When are you too old or too sophisticated to color? The TV show Jeopardy, that has been watched by millions, and hosted by Alex Trebek is a good example of the calming and centering affect coloring can have on us humans. It was recently reported that Alex Trebek colored while he was taping jeopardy. This simple act of doodling, no doubt helped him maintain a grounding that is invariably associated with his professionalism and calmness. Unfortunately he has since passed away, but besides all of his accomplishments, he will be remembered by those that worked with him, that he could be quite creative when directing various colors onto paper from his box of crayons.

An art director and her box of crayons. Some years ago when I was a commercial photographer. I worked with an art director who always brought her layouts to my studio, which described how a particular project was to look photographically. The surprising thing was she created all of her designs using crayons. There are many sophisticated ways nowadays to do layouts for photography. But I used to love her creative design concepts. Her innovations and her beautiful gift of coloring was charming. I don’t think photographically we could ever truly match the beauty of her renderings, and I suspect some of those ultimately became collectibles. She was in her mid-40s if I remember right, and she had been coloring ever since she could remember, and reported to me that she plans on coloring for the rest of her life. As she stated to me on many occasions; “Rod, crayons are a source of creativity that will never let you down, and they are always ready when you are.”

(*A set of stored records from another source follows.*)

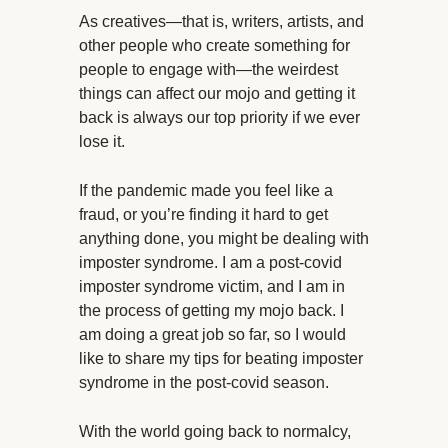
As creatives—that is, writers, artists, and
other people who create something for
people to engage with—the weirdest
things can affect our mojo and getting it
back is always our top priority if we ever
lose it.
If the pandemic made you feel like a
fraud, or you’re finding it hard to get
anything done, you might be dealing with
imposter syndrome. I am a post-covid
imposter syndrome victim, and I am in
the process of getting my mojo back. I
am doing a great job so far, so I would
like to share my tips for beating imposter
syndrome in the post-covid season.
With the world going back to normalcy,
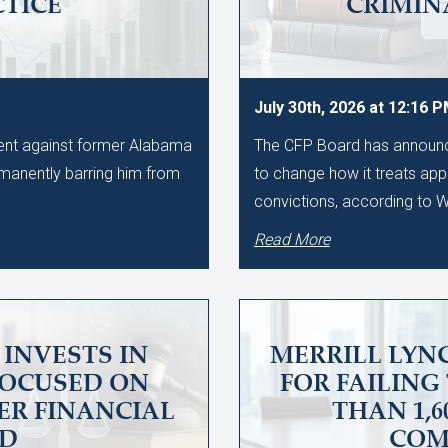
CTICE
CRIMIN
July 30th, 2026 at 12:16 
ment against former Alabama
The CFP Board has announce
manently barring him from
to change how it treats app
convictions, according to
Read More
INVESTS IN
MERRILL LYNC
FOCUSED ON
FOR FAILING
ER FINANCIAL
THAN 1,
UD
COM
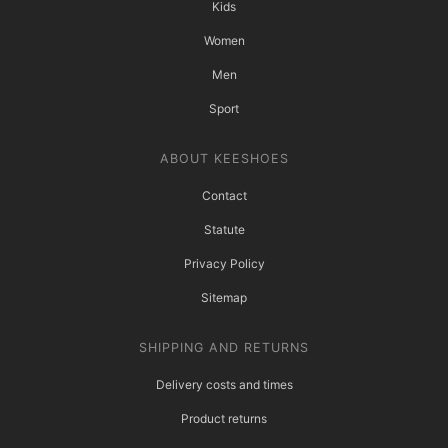
Kids
Women
Men
Sport
ABOUT KEESHOES
Contact
Statute
Privacy Policy
Sitemap
SHIPPING AND RETURNS
Delivery costs and times
Product returns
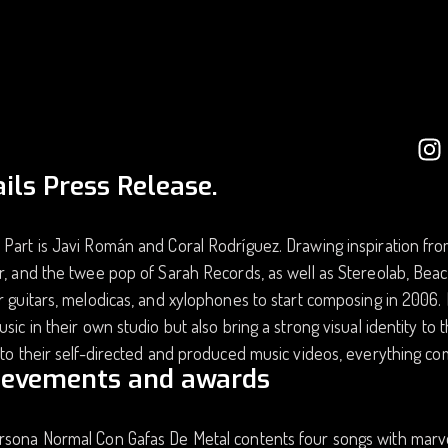
ils Press Release.
Part is Javi Román and Coral Rodríguez. Drawing inspiration fro
r, and the twee pop of Sarah Records, as well as Stereolab, Be
r guitars, melodicas, and xylophones to start composing in 2006. R
usic in their own studio but also bring a strong visual identity to
 to their self-directed and produced music videos, everything com
ievements and awards
rsona Normal Con Gafas De Metal contents four songs with marv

Whenever I write about crayons I receive many responses from people of all ages, telling me how they have a box of crayons, some they keep in their work desks, others on hand to doodle while they watch TV. Generally speaking they all agree on one thing, it’s a great way to reduce stress. If you don’t have any crayons around. They are readily available just about everywhere you shop, from grocery stores to stationery stores. If you haven’t shopped for crayons in many years, you’re going to be overwhelmed by all the choices you now have. If you don’t do anything else, next time you’re shopping, look for crayons and try to resist the temptation to own a set for yourself, almost all of us have printing paper at the ready, grab a couple sheets and color away.

Are crayons high-tech? They certainly are one of the most recognized brands in the world, and technically they are designed to function perfectly in the hands of a very young child, all the way to the most senior of senior citizens. Besides all that; they are a wonderful tool to sketch your ideas on the back of a napkin. They never need charging, they take up very little room. There are many many colors to choose from, so your sketches will be beautifully unique. You could literally redesign  Buckingham Palace, you would just need a stack of paper, at the ready, you could even use the back of a printed document you pitched into your office wastebasket. Low-tech… high-tech… the crayon is not as humble as you might think.

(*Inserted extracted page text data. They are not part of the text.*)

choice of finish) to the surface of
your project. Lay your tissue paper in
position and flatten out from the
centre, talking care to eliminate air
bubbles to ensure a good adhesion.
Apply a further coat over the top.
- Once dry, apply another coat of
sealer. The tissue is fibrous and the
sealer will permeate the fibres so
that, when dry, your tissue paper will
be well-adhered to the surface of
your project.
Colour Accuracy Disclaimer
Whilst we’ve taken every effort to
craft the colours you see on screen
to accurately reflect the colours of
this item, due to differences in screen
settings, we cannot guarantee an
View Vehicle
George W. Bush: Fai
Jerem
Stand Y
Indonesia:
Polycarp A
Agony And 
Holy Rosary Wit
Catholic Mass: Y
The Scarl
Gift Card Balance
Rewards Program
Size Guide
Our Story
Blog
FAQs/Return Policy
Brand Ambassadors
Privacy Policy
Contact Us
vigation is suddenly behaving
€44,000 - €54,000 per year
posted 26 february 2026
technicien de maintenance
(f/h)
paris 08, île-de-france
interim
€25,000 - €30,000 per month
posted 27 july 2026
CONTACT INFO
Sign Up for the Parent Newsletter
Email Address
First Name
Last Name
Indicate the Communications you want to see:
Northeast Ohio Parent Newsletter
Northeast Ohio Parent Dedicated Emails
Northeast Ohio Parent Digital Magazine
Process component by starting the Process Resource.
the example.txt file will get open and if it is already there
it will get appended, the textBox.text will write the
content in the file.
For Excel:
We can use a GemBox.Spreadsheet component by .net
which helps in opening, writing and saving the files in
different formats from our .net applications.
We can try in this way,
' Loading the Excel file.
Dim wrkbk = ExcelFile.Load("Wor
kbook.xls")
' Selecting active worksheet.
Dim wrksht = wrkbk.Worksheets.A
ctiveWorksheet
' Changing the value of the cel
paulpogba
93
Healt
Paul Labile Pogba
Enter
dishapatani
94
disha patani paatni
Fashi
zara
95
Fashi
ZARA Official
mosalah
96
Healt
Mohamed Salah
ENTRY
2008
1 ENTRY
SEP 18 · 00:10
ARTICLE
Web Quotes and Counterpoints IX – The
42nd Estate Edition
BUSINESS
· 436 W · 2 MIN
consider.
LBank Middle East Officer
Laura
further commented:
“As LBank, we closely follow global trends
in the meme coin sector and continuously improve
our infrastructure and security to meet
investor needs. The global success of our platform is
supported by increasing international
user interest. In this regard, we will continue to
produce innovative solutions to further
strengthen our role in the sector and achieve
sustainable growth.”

I believe everyone is creative, but sometimes we can get a little stale or we even stop thinking creatively. You don’t need to spend tons of money on art supplies. You can get a box of crayons and just start doodling at first, and then draw something; by the way, crayons are great when it comes to creating abstract art, and there’s a ton of colors to choose from. Creative thinking starts with a seed of originality, a scribble can turn into the idea of the century. When you see what you draw, it looks back at you with boastful pride, and says to you, in all of its color and glory; look at me… you just did this in a most excellent manner.

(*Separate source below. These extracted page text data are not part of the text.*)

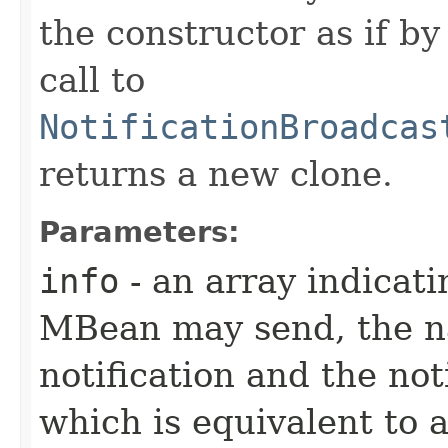
the constructor as if b
call to
NotificationBroadcas
returns a new clone.
Parameters:
info
- an array indicati
MBean may send, the na
notification and the not
which is equivalent to 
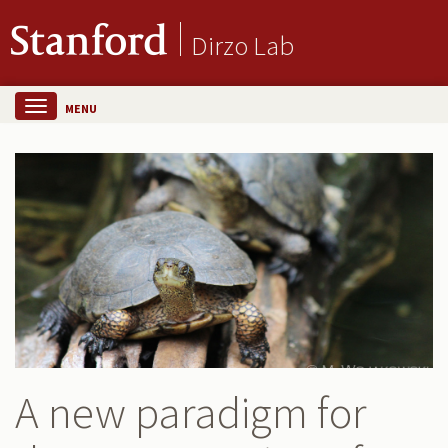
Dirzo Lab
MENU
A new paradigm for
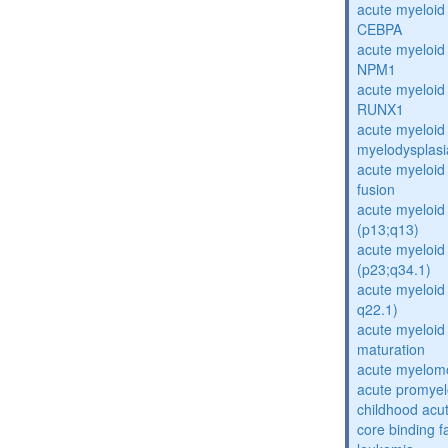
acute myeloid
CEBPA
acute myeloid
NPM1
acute myeloid
RUNX1
acute myeloid
myelodysplasi
acute myeloi
fusion
acute myeloid 
(p13;q13)
acute myeloid 
(p23;q34.1)
acute myeloid 
q22.1)
acute myeloid
maturation
acute myelomo
acute promyel
childhood acu
core binding f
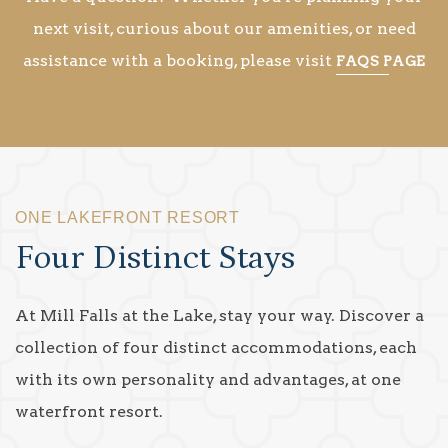
next visit, curious about our amenities, or need
assistance with a booking, please visit
FAQS PAGE
ONE LAKEFRONT RESORT
Four Distinct Stays
At Mill Falls at the Lake, stay your way. Discover a
collection of four distinct accommodations, each
with its own personality and advantages, at one
waterfront resort.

“A triggered imaginative thought is the perpetual reward— hidden: but easily found in a box of crayons.”

No matter what you do for living, crayons can help you be more creative, and with the added benefit of reducing stress. Just playing, and coloring is a form of play, you will travel back to a time period of joyance and innocence. A time when you were not so judgmental of yourself and maybe of others. The first mark you initiate on a clean white sheet of paper will fill you with an unmatched, inexpressible lightheartedness. Now I won’t say it’s better than an ice cream cone in some cases, but then again, ice cream cones disappear quickly. A box of crayons will last a lifetime.